I cut my hair about once every four months, or when I can’t possibly bend the image of the person in the mirror to be me anymore. I show the hairstylist a reference picture of a guy on Pinterest, and she tries her best. But I’m never happy; not because the hair looks wrong, but because the face isn’t right. My jaw is too soft. Pinterest Guy has broad shoulders. A chest you could splay your fingers flat against.
Once, at a psychiatry appointment, the doctor asked me if I had any former diagnoses, and for the first time, my pathology exited my own mouth: “Gender dysphoria.” But I have never felt sick.
For a long time, I thought I was born in the wrong body. The simple grammar made sense to me: a boy born in a girl’s body; my being in disorder.
But when I look at my brother, my father, the cis men in my life — the đàn ông con trai that are grouped together like a species, their defining trait being that they don’t know to separate their dark and light laundry — I can’t imagine myself in the ‘right’ body either.
Then I scrubbed the haze from my eyes, I realized that my understanding of trans denied its own queerness.
I started feeling trans joy when I surrendered to the war between my self and my body. I stopped chasing the fleeting, rainbow-after-rain euphoria of seeing a guy when I glanced at my reflection in the subway window. For me, the condition of ‘passing’ is passing. Too much of my life would have to pass before that feeling stays.

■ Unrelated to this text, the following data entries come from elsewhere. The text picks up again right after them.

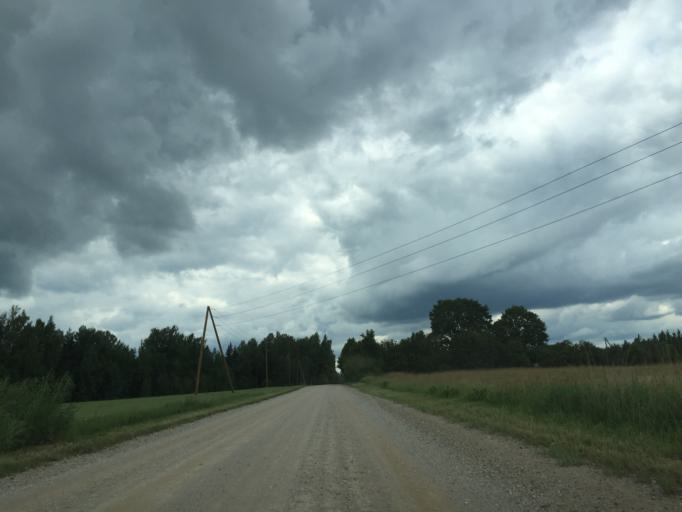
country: LV
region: Malpils
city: Malpils
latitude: 56.8702
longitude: 25.0073
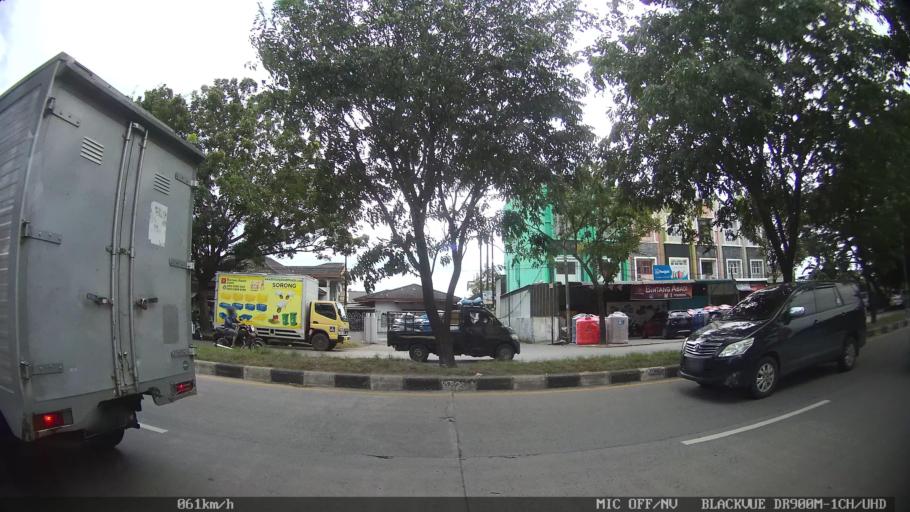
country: ID
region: North Sumatra
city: Medan
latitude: 3.6300
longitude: 98.6773
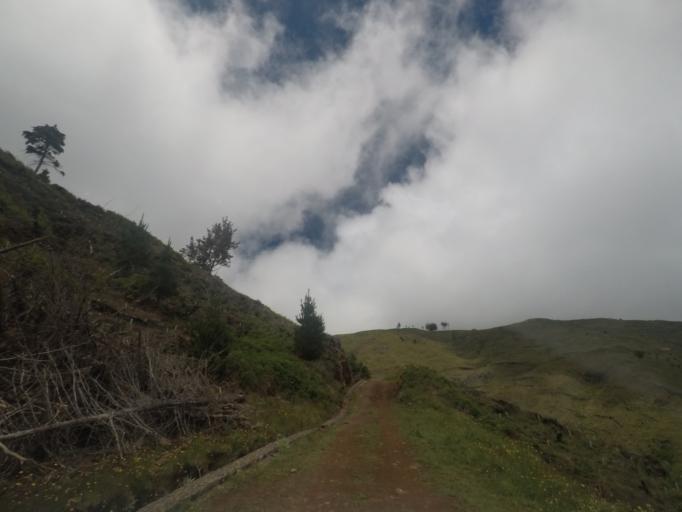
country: PT
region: Madeira
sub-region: Funchal
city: Nossa Senhora do Monte
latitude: 32.7044
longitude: -16.9046
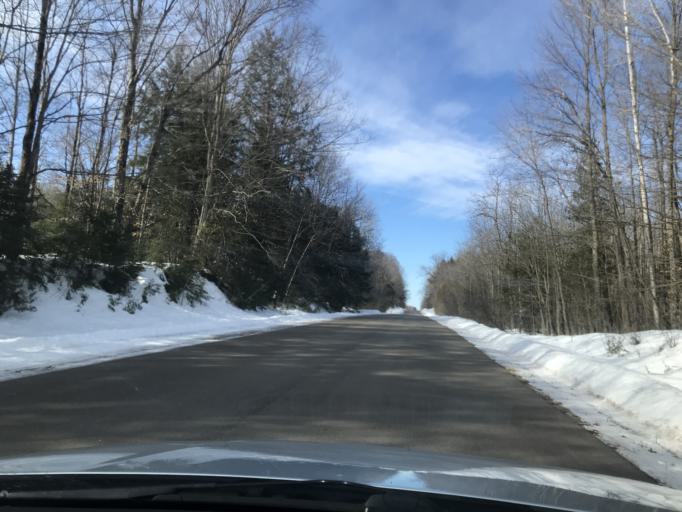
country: US
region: Wisconsin
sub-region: Oconto County
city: Gillett
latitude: 44.9616
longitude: -88.2775
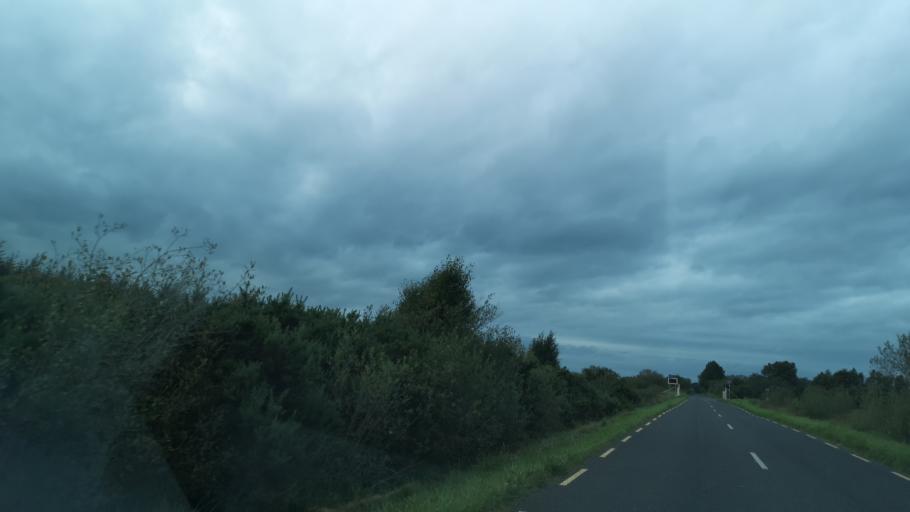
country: IE
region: Leinster
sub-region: Uibh Fhaili
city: Ferbane
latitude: 53.2095
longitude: -7.7874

I started feeling trans joy when trans ceased to be right or wrong, before or after, passing or not. I have always been trans. Trans is my life, and I refuse to believe that I, at any point, lived wrongly.

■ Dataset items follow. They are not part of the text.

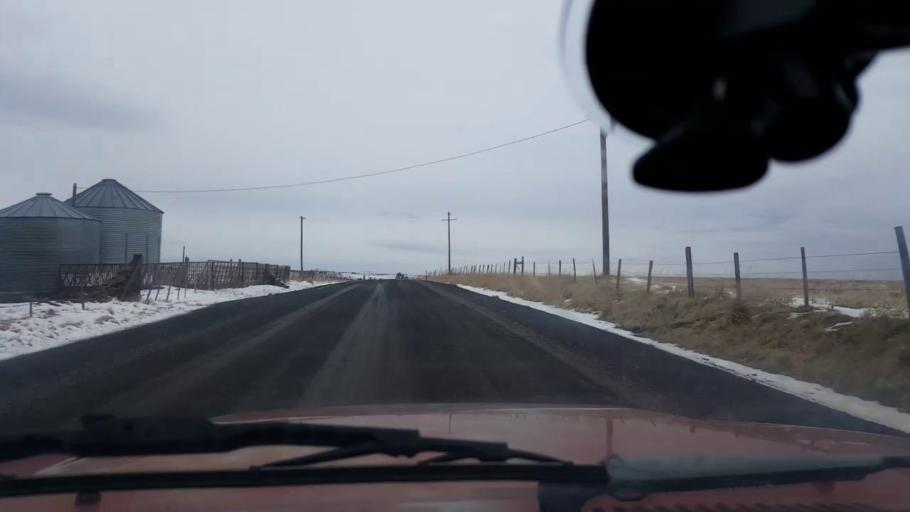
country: US
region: Washington
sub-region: Garfield County
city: Pomeroy
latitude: 46.3201
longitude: -117.4104
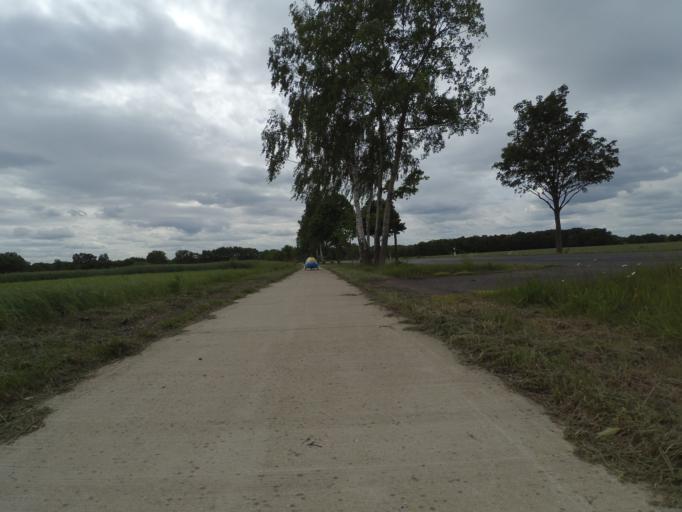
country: DE
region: Lower Saxony
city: Garbsen
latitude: 52.4375
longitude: 9.5224
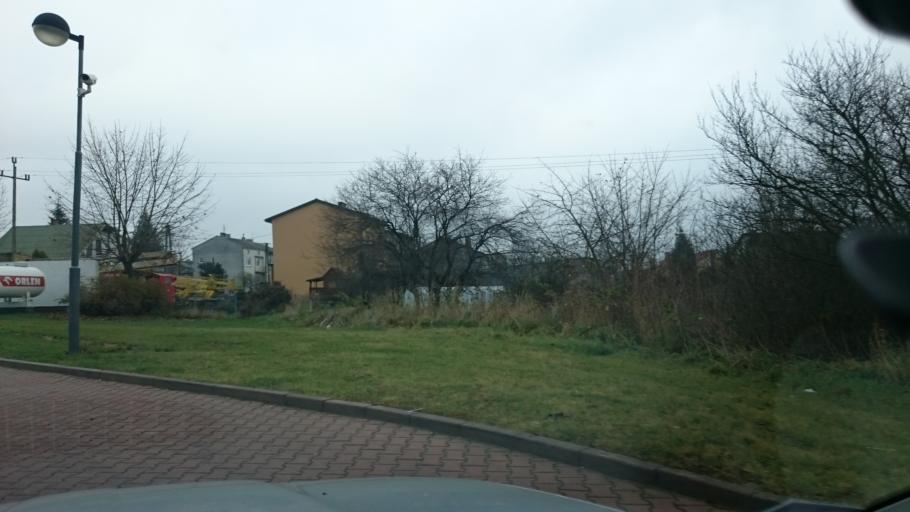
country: PL
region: Swietokrzyskie
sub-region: Powiat konecki
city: Konskie
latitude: 51.1865
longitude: 20.3969
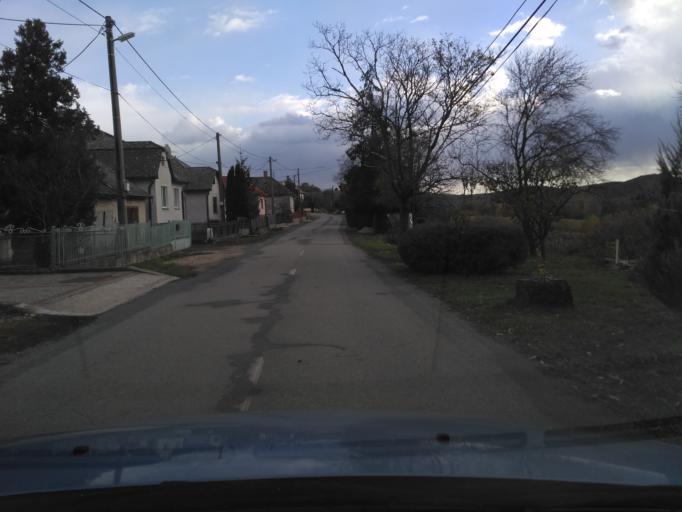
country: HU
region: Borsod-Abauj-Zemplen
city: Satoraljaujhely
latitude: 48.4384
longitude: 21.7345
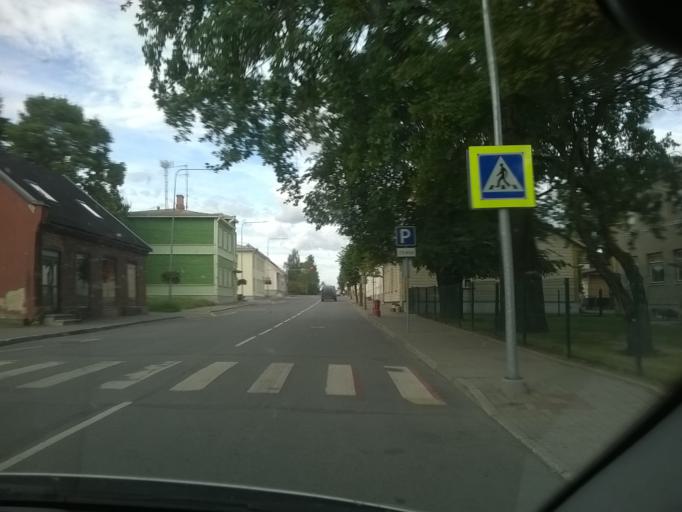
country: EE
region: Vorumaa
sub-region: Voru linn
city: Voru
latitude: 57.8451
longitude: 26.9972
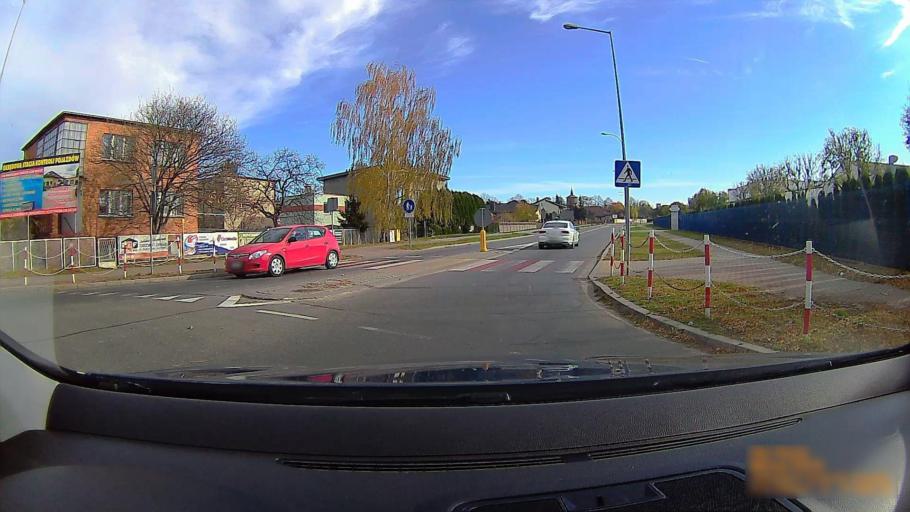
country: PL
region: Greater Poland Voivodeship
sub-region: Powiat ostrzeszowski
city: Ostrzeszow
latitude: 51.4293
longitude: 17.9350
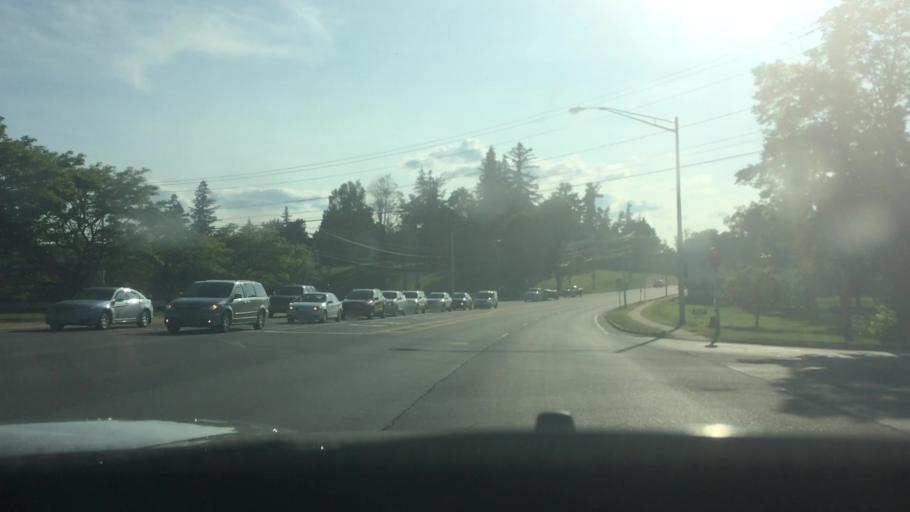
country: US
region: New York
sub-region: St. Lawrence County
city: Potsdam
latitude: 44.6677
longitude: -74.9944
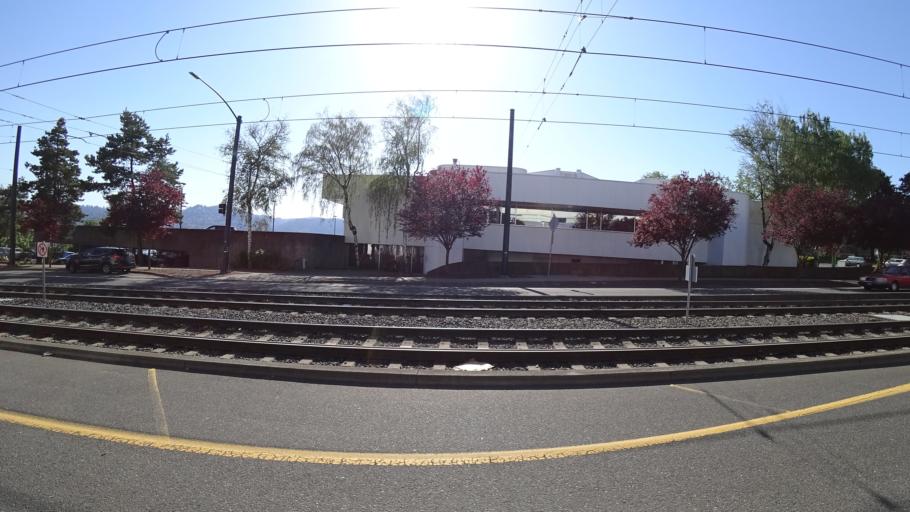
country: US
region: Oregon
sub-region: Multnomah County
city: Portland
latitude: 45.5473
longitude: -122.6809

When I came out, it was the first time I ever saw my mother cry. It took me some years to understand her pain: from her perspective, her daughter had committed self-annihilation. I wish I could tell her that no subtraction had ever been made; I did not take away her daughter. Rather, I added more of me atop her; me who is him who grew from her. I am more whole, I want to tell my mother. I am ‘more.’
I was and am and always will be in a state of becoming. The grammar of trans is evergreen.

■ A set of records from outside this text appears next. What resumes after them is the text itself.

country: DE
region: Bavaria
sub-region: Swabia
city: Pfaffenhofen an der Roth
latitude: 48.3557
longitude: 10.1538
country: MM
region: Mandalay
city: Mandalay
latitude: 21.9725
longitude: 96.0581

In Vietnamese the word for “transgender” is “chuyển giới,” which can be translated back to “crossing worlds.” I had a tumultuous childhood due to my incapacity to conform to social and cultural norms. All the hostility I encountered, I deflected. But I stepped into a new world when I began transitioning, not because the world around me had changed, but because I had.
Transitioning, and untethering myself from the norms that attempted to choke me, has allowed me to embrace the wonderful parts of masculinity and femininity both. Trans joy is that sure feeling I have, of knowing with absolute certainty I never again want to return to that colourless perspective I had of the world.
And I’ll describe to you the beautiful colours I see:
The coolest green hair on my best friend. Every time I show up to one of their dinner parties I learn something new about transformative justice.
The orange hat of a marmot plushie my other greatest friend gave to me. Her art-making process inspired me to set my art free.
The blue after sunset, my partner’s favourite colour. Before I met him I did not believe I could find home in a person.
The Easter family gathering and the poetry books on my shelf and the baby goslings outside my house.
Every breath I take because I chose to keep breathing, even though the world is treacherous, even though my face doesn’t look like Pinterest guy’s, even though I haven’t yet gotten top surgery.